After exchanging greetings, I got right to the point: “How in the world did you get lost over Great Barrington?” I asked.
Mr. Salter told me that on that fateful evening, he took off from Stewart Field, near Newburgh, N.Y., on a navigation training flight. The squadron was supposed to head west, toward Scranton, Pa. But the winds aloft were all wrong, different from what was forecast.
“It is a different world at night,” Salter said. “A mist had begun to form, and details disappeared. The wind was shifting us slowly, like sand. After a while, we were all lost, some more than others.”
The young pilot finally spotted the light of another plane and hoped it was from his squadron. He pushed up the throttle, but as he drew closer, he realized it was a DC-3 airliner.
Salter recounted:
I had been flying for what seemed like hours,” Salter remarked. “I had no idea where I was. The occasional lights on the ground meant nothing. In the airplane, I found a pamphlet entitled ‘What to Do If Lost.’ Most of the suggestions I had already tried or given up on.
Suddenly, off to the left, I saw the glimmer of bright lights and two parallel lines. It was the bridge at Poughkeepsie! Or so I thought.

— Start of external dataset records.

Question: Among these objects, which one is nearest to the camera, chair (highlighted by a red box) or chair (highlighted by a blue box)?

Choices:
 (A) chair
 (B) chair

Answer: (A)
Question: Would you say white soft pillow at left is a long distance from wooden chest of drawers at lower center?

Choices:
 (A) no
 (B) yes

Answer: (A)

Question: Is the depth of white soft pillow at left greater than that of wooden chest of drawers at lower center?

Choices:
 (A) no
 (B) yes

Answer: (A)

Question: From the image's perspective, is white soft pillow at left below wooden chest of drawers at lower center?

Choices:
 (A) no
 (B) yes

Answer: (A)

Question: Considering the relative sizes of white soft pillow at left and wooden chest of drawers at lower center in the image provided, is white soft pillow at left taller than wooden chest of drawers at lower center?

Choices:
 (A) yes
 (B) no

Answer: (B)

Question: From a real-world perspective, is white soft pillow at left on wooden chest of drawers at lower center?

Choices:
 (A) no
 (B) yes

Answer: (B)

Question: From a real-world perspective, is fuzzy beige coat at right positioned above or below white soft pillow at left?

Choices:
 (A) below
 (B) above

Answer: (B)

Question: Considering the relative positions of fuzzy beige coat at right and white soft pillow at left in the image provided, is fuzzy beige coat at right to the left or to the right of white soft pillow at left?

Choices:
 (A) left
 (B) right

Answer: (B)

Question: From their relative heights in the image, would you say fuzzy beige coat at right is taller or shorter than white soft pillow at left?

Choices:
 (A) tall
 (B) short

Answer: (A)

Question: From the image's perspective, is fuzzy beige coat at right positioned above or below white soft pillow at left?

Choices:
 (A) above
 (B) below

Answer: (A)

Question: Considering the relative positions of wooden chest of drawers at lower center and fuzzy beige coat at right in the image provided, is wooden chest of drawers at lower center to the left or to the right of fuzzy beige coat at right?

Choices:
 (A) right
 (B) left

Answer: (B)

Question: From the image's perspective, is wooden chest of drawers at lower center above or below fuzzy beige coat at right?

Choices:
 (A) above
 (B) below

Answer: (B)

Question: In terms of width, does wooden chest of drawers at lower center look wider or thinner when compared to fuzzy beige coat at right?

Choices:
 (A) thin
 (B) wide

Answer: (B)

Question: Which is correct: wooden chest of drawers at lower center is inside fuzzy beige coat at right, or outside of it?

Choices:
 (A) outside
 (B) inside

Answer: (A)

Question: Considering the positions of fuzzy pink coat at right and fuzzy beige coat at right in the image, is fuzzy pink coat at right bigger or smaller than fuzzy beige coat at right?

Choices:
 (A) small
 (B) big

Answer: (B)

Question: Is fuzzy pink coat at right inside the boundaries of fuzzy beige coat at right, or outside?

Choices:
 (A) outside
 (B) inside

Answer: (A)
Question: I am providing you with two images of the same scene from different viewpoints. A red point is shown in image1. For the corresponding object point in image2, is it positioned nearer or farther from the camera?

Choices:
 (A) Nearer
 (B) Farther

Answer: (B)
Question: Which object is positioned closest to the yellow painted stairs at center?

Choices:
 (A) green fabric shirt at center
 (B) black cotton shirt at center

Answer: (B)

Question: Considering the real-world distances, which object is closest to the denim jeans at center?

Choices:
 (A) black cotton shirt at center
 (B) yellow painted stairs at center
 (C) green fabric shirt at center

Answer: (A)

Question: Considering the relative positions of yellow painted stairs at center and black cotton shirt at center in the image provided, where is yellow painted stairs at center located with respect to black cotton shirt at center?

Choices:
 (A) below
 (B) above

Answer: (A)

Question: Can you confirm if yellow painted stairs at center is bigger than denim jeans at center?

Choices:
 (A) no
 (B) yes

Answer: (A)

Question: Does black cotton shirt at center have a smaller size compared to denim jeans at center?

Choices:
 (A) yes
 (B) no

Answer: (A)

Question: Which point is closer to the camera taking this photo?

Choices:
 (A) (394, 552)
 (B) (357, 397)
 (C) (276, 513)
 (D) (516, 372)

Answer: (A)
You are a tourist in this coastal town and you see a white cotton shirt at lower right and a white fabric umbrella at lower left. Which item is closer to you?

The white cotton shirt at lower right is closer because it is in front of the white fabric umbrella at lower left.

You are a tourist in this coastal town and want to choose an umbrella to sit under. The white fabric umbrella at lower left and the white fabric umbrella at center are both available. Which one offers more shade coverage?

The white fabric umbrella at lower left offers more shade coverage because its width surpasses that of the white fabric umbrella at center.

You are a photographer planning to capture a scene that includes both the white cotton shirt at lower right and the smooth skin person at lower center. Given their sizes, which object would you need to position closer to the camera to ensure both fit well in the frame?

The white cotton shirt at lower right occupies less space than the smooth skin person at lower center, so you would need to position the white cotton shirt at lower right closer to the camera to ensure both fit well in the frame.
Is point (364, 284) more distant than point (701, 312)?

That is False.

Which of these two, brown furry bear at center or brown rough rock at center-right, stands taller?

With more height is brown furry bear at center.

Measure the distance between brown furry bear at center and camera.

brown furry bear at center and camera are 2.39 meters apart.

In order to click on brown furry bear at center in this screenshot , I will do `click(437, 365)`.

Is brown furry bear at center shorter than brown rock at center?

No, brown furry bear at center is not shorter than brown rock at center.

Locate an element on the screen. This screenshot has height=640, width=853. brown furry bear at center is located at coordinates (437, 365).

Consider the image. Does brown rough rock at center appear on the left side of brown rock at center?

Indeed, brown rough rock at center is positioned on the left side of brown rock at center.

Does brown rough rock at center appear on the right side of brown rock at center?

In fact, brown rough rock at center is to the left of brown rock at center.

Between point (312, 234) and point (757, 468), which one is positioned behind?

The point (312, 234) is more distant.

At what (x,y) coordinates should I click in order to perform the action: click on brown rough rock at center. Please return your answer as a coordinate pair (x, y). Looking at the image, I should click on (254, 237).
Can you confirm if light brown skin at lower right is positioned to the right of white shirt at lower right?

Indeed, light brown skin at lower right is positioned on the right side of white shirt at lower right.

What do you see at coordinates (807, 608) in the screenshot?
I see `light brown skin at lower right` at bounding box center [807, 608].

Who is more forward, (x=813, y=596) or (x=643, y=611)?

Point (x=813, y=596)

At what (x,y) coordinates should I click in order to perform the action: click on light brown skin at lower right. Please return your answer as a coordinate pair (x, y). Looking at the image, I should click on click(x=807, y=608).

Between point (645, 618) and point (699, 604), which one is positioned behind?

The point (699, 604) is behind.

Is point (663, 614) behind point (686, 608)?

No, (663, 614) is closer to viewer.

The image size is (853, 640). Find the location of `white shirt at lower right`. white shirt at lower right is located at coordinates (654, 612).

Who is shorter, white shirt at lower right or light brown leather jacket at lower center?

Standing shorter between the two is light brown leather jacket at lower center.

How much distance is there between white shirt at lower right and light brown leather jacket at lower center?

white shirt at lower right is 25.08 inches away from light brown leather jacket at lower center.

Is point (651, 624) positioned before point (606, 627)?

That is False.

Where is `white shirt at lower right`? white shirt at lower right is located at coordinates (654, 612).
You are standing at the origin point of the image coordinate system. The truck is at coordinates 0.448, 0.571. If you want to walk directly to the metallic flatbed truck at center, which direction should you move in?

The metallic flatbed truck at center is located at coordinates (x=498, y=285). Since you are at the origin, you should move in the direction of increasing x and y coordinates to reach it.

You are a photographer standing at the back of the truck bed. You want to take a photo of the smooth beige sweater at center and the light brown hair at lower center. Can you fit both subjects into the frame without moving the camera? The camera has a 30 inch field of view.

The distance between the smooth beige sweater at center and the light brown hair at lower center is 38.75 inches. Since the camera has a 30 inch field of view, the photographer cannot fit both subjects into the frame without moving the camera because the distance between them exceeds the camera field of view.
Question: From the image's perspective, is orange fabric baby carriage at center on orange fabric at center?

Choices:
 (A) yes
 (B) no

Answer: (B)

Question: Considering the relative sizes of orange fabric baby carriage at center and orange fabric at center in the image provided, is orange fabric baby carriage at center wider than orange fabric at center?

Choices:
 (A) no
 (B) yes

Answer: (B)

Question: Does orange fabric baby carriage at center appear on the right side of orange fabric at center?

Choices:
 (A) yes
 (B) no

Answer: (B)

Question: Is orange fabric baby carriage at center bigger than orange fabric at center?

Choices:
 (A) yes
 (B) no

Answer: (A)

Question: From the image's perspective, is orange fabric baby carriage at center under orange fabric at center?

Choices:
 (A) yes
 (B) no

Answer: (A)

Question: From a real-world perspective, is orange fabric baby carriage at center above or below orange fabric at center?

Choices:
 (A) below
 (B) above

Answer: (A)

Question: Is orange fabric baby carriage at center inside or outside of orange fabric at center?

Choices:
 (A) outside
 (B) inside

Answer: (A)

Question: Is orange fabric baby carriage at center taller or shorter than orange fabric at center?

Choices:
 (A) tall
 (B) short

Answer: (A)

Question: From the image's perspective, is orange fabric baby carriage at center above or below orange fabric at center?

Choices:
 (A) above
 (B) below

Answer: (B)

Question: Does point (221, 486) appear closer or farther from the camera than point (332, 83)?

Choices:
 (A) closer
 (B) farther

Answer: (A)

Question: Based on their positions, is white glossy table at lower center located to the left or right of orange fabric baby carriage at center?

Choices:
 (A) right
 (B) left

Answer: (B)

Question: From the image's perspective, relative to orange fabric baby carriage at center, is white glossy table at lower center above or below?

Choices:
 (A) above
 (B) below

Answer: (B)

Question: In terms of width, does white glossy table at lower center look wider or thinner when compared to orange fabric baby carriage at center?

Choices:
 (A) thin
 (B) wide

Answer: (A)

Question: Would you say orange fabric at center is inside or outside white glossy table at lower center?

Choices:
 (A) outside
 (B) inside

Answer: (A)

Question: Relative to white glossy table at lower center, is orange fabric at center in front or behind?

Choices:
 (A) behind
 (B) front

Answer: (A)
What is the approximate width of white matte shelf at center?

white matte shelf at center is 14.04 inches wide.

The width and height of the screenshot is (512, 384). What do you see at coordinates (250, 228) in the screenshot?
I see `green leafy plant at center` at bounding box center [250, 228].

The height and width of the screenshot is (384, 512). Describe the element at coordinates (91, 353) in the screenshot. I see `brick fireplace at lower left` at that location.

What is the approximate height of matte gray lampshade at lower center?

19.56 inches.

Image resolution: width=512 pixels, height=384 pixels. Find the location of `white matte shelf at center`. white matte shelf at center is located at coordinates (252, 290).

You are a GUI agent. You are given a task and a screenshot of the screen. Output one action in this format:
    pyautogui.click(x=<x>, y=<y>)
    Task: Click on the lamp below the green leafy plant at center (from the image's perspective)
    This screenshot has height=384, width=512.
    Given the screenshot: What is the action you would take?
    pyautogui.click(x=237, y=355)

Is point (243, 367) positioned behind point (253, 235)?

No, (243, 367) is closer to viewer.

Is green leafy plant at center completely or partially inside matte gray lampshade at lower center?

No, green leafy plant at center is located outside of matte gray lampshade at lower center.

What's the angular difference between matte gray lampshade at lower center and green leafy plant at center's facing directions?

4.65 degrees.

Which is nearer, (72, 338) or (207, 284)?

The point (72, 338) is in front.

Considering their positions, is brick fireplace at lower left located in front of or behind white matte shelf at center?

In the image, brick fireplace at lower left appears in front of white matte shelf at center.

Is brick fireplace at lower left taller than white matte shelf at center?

I dropped lower and discovered to my dismay that I was looking at the street lights of some unknown town. I later learned that it was Great Barrington.
By this time, my fuel was running low. I had been told ‘never attempt a forced landing at night,’ but I felt I had no choice. I began to circle, but ground fog made it difficult to see.
The town was on the edge of some hills, so I banked away from them in the blackness. I kept losing my bearings.
I dropped the plane even lower and saw dark rooftops everywhere. Then I spotted a blank area like a lake or small park. [The Dewey school yard.] I was at about 100 feet when I reached down to switch on the landing lights.
As soon as they came on, I knew I’d made a mistake. It was like driving a car in the fog with the high beams on. I could see more without the lights, but I didn’t dare bend down to switch them off. The ground was only about 20 feet below at this point.
I saw some trees in front of me. They were higher than I was. I banked to get through them. I heard foliage hit the plane. A wing tore away. A landing light flooded a house—it was right in front of me. I crashed into it.
Then everything seemed so quiet. The roar of the wind and the engine were gone. I thought I must be seriously injured, but I wasn’t. Just my front teeth were loose. I was a very lucky man.
That night, I slept at the mayor’s house. [Mr. Salter was referring to Selectman Cecil “Happy” Brooks. He owned a guest house on the corner of Main and South Streets.] But I didn’t really sleep. My mind repeated the crash scene all night long. They came for me the next day in a truck, and I rode back to the barracks with the wreckage of the plane.
Returns for visit
About 20 years after the crash, James Salter returned to Great Barrington and visited with some of the Graham family.
According to Rosemary Graham Gibbons, Mr. Salter knocked on her parent’s door and asked, “Do you know who I am?”
They didn’t at first, but when he identified himself, they were quite pleased to see him.
Salter passed through Great Barrington again in the early 1990s. That visit was much quieter than his first.
“I couldn’t find the house,” he said. “So I asked a policeman, but he was too young to remember the crash. He was very helpful, though, and called a retired officer who directed us to the site.”
When asked why he hadn’t returned to Great Barrington more often, Salter replied, “I figured maybe the town had seen enough of me.”

William Graham passed away in 1997, and Rosemary Graham Gibbons died in 2003. Mr. Salter left this Earth in June of 2015 at the age of 90. His final novel, “All That Is,” was published to excellent reviews in 2013. Pulitzer Prize-winning author Richard Ford wrote, “It is an article of faith among readers of fiction that James Salter writes American sentences better than anybody writing today.”
“Years after the crash,” Salter recalled, “I received an unsigned postcard. It was mailed from Great Barrington. ‘We are still praying for you here,’ it said.”